With the rapid progress of large language models (LLMs), LLM-powered multi-agent systems (MAS) are drawing increasing interest across academia and industry. However, many current MAS frameworks struggle with reliability and scalability, especially on complex tasks. We present AgentGit, a framework that brings Git-like rollback and branching to MAS workflows. Built as an infrastructure layer on top of LangGraph, AgentGit supports state commit, revert, and branching, allowing agents to traverse, compare, and explore multiple trajectories efficiently. To evaluate AgentGit, we designed an experiment that optimizes target agents by selecting better prompts. We ran a multi-step A/B test against three baselines -- LangGraph, AutoGen, and Agno -- on a real-world task: retrieving and analyzing paper abstracts. Results show that AgentGit significantly reduces redundant computation, lowers runtime and token usage, and supports parallel exploration across multiple branches, enhancing both reliability and scalability in MAS development. This work offers a practical path to more robust MAS design and enables error recovery, safe exploration, iterative debugging, and A/B testing in collaborative AI systems.
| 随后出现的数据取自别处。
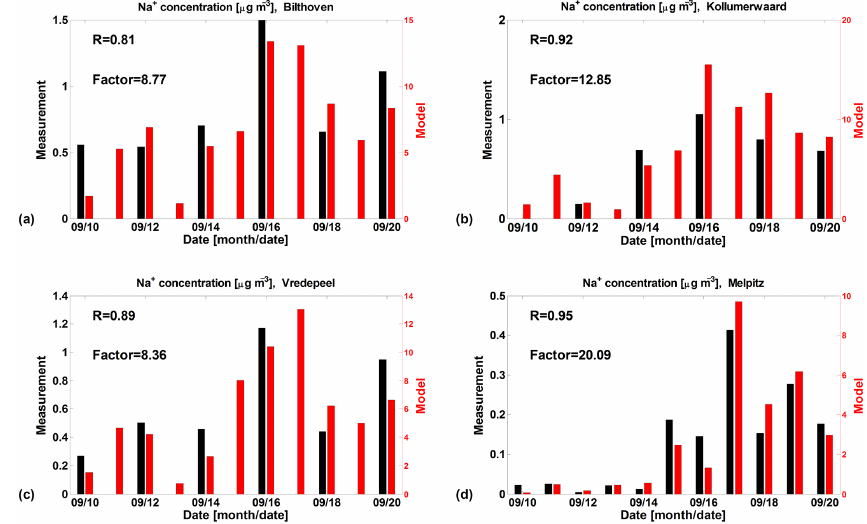
Figure 7. Comparison of Na + mass concentration in PM 10 between the filter sampler measurements (left y axis) in four EMEP stations and the F-CASE results (right y axis). (a) Bilthoven; (b) Kollumerwaard; (c) Vredepeel; (d) Melpitz. The locations of the stations are shown in Fig. 2.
翻译：随着大语言模型（LLMs）的快速发展，基于LLM的多智能体系统（MAS）在学术界和工业界引起了日益广泛的关注。然而，当前许多MAS框架在复杂任务上常面临可靠性与可扩展性不足的挑战。本文提出AgentGit，一个将类Git的回滚与分支机制引入MAS工作流的框架。作为构建于LangGraph之上的基础设施层，AgentGit支持状态提交、回退与分支操作，使智能体能够高效地遍历、比较和探索多路径轨迹。为评估AgentGit，我们设计了一项通过优选提示词来优化目标智能体的实验。在真实任务——检索与分析论文摘要上，我们针对LangGraph、AutoGen和Agno三个基线系统进行了多步骤A/B测试。结果表明，AgentGit显著减少了冗余计算，降低了运行时间与令牌消耗，并支持跨多分支的并行探索，从而提升了MAS开发的可靠性与可扩展性。本工作为构建更鲁棒的MAS提供了可行路径，并在协作式AI系统中实现了错误恢复、安全探索、迭代调试与A/B测试等功能。